Haematology

Tuesday, 14 October 2008 11:00 - 12:30, Auditorium

Chair Raymond John Dauer Austin Pathology 
Identification of a new family of proteins regulating blood clotting - Role for Dok2 in regulating platelet function
  • Sascha Hughan, Australian Centre for Blood Diseases, Monash University

Dr Sascha Hughan graduated from Monash University with a BA/BSc(Hons) degree and a PhD in haematology. She accepted a postdoctoral position at Oxford University, and later at the University of Birmingham. In 2003, Sascha was awarded a prestigious CJ Martin Fellowship and returned to Australia, where she examines platelet activation.

Mechanisms of Thrombus Stability and Growth
  • A/Prof Denise E Jackson, Burnet Institute at Austin

A/Prof Denise Jackson, B. App. Sc., FAIMS, PhD, is an NHMRC Senior Research Fellow of the Burnet Institute at Austin and heads the Immunoreceptor Laboratory. She has undertaken new and insightful studies of immunoreceptors at many levels, form their initial discovery, through genetic, functional and structural studies, to their use as possible therapeutic entities, culminating in the defining of the crucial role of inhibitory co-receptors and tetraspanins in inflammation and thrombosis.

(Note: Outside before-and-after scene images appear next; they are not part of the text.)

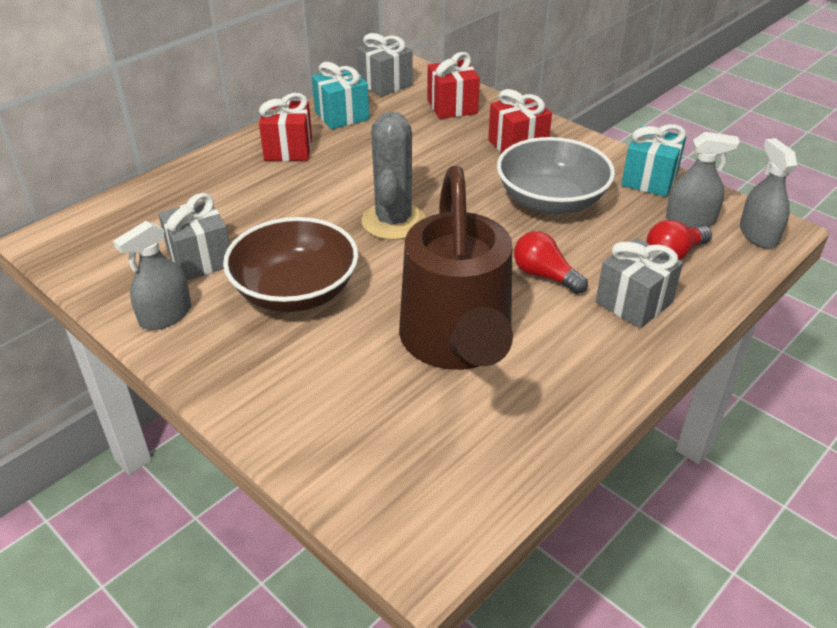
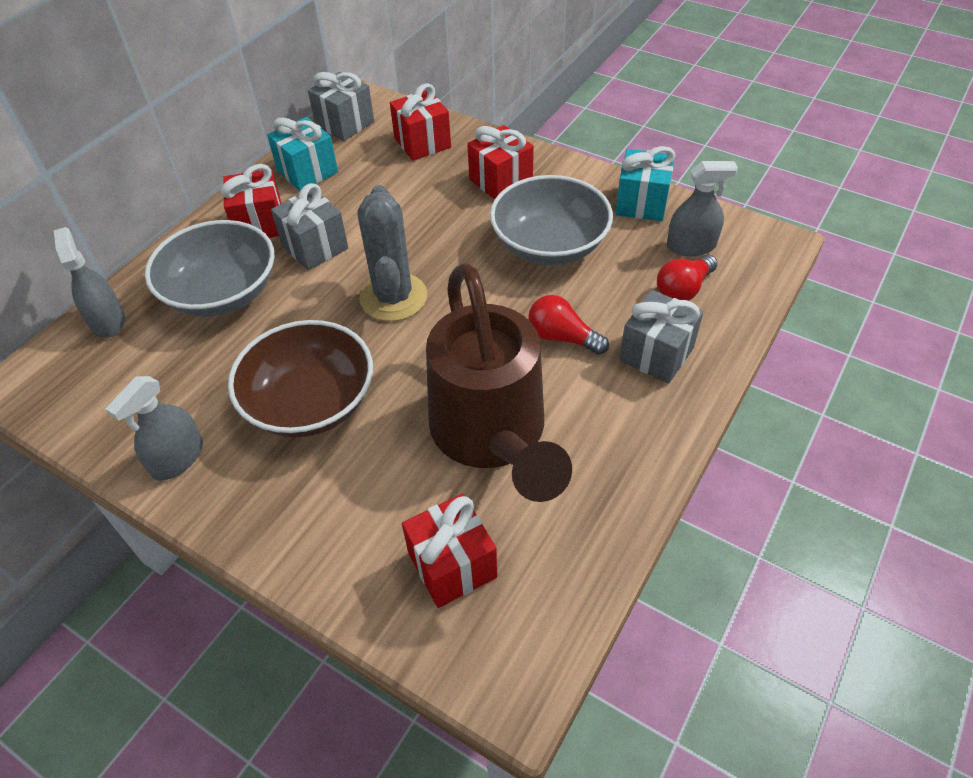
camera: 10 degrees left, 10 degrees up
(200, 259) = (198, 380): grey gift -> grey gift (315, 247)
(240, 196) = (222, 293): none -> grey bowl
(391, 441) = (452, 565): none -> red gift
(758, 235) = (759, 252): grey spray bottle -> grey spray bottle (107, 321)

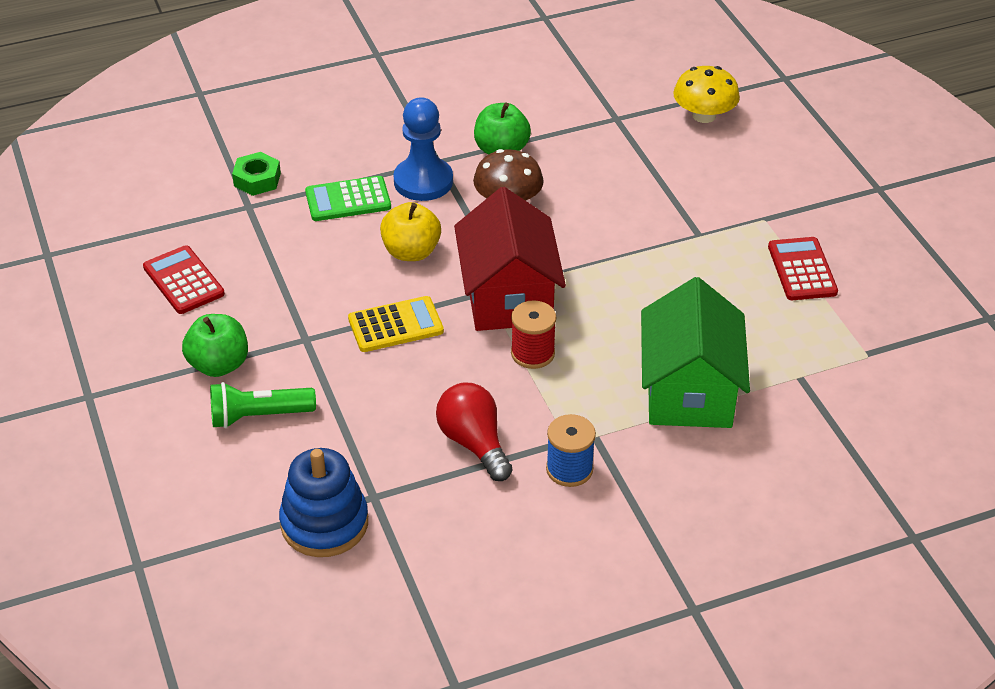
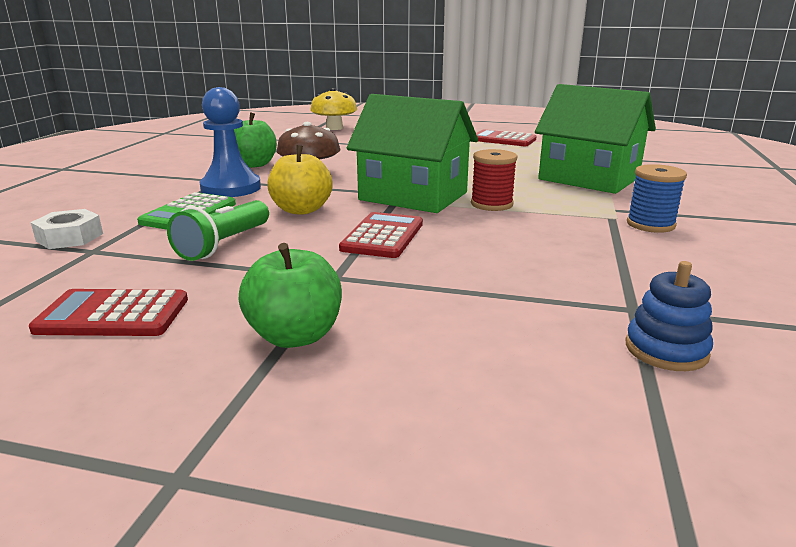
camera: 55 degrees left, 20 degrees down
(257, 179) = (70, 237): green nut -> white nut
(259, 416) = (424, 337): green flashlight -> green flashlight (224, 244)
(324, 523) = (666, 350): blue stacking toy -> blue stacking toy, size x0.61
(395, 325) = (382, 236): yellow calculator -> red calculator
(474, 443) = (585, 247): red light bulb -> none
(508, 296) = (413, 196): red house -> green house

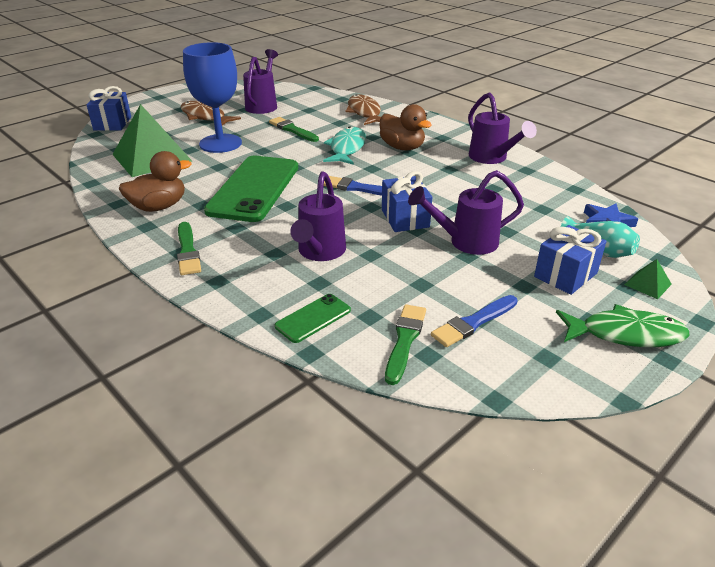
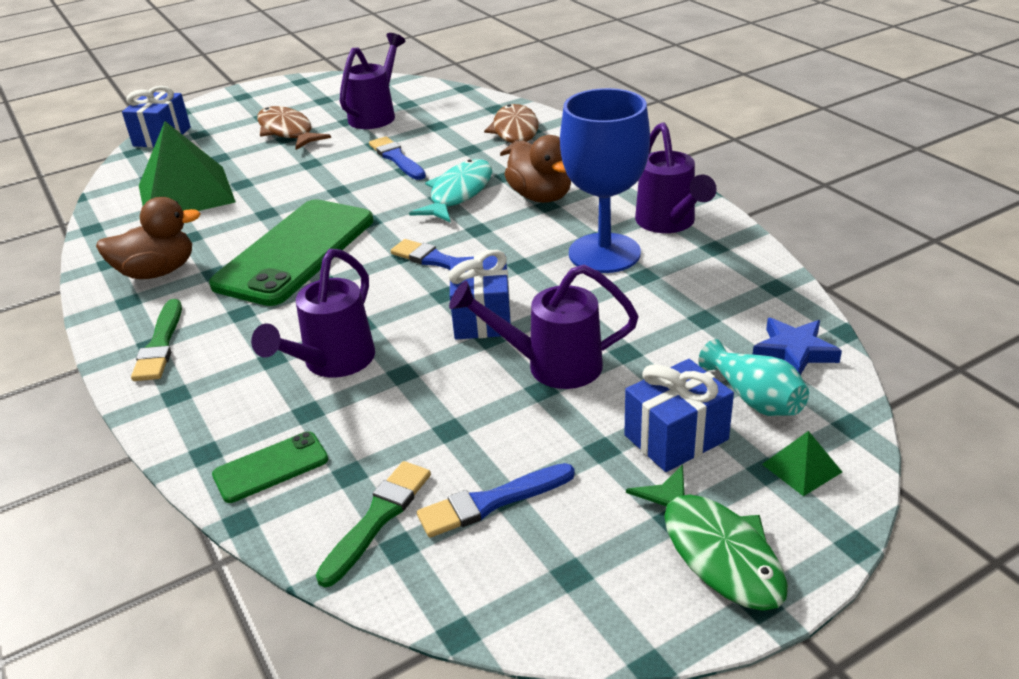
camera: 15 degrees right, 0 degrees up
(220, 143) = (286, 176): blue goblet -> blue goblet (604, 253)
(292, 130) = (396, 158): green brush -> blue brush
(625, 334) = (716, 551): green fish -> green fish turned 45 degrees clockwise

Platelet Survival In Vivo and the Role of the Bcl-2 Protein Family
  • Dr Kylie D Mason, Walter and Eliza Hall institute of Medical Research

Dr Kylie Mason is a clinical and laboratory Haematologist at Royal Melbourne Hospital and a post-doctoral fellow at the Walter and Eliza Hall Institute of Medical Research. Her research interests focus on the role of apoptosis in Haematology; in particular malignant lymphoproliferative disorders and the blood cell, platelets.